- **PROVIDED DATA**

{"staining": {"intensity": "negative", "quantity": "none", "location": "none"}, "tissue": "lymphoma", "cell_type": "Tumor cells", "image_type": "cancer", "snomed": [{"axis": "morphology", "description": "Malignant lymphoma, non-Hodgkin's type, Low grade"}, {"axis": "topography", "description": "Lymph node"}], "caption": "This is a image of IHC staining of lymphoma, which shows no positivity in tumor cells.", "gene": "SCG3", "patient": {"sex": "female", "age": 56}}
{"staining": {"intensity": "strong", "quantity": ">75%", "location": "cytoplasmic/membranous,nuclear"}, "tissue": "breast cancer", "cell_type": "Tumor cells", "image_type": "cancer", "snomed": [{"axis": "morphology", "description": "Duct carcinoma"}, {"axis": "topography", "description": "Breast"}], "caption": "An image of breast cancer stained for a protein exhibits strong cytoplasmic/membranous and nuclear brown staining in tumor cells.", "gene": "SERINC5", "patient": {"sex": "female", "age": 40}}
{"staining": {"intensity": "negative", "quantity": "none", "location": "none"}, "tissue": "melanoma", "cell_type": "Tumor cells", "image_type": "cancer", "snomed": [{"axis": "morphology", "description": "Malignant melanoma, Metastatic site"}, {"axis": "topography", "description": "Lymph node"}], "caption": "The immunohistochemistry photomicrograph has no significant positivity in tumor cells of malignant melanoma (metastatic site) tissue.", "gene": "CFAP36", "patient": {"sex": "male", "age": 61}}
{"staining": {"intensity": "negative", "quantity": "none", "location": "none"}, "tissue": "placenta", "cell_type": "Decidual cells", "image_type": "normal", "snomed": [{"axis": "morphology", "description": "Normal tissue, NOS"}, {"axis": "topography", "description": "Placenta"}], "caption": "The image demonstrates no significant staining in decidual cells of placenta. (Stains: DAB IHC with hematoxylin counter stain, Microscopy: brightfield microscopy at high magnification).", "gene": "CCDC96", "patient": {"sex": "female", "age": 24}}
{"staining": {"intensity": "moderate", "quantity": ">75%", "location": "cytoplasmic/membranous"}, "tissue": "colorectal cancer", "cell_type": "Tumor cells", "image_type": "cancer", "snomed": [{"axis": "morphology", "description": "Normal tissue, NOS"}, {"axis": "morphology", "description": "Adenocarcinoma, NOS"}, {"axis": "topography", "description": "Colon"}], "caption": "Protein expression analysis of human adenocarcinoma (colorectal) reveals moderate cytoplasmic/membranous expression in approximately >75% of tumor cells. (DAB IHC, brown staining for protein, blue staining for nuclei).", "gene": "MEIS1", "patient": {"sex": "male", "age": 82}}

- **EXERCISE INSTRUCTIONS**
Set down, exactly as they appear, the lines above from the first one to the line that holds "image of breast", both included, please, and no others.

- **SOLUTION**
{"staining": {"intensity": "negative", "quantity": "none", "location": "none"}, "tissue": "lymphoma", "cell_type": "Tumor cells", "image_type": "cancer", "snomed": [{"axis": "morphology", "description": "Malignant lymphoma, non-Hodgkin's type, Low grade"}, {"axis": "topography", "description": "Lymph node"}], "caption": "This is a image of IHC staining of lymphoma, which shows no positivity in tumor cells.", "gene": "SCG3", "patient": {"sex": "female", "age": 56}}
{"staining": {"intensity": "strong", "quantity": ">75%", "location": "cytoplasmic/membranous,nuclear"}, "tissue": "breast cancer", "cell_type": "Tumor cells", "image_type": "cancer", "snomed": [{"axis": "morphology", "description": "Duct carcinoma"}, {"axis": "topography", "description": "Breast"}], "caption": "An image of breast cancer stained for a protein exhibits strong cytoplasmic/membranous and nuclear brown staining in tumor cells.", "gene": "SERINC5", "patient": {"sex": "female", "age": 40}}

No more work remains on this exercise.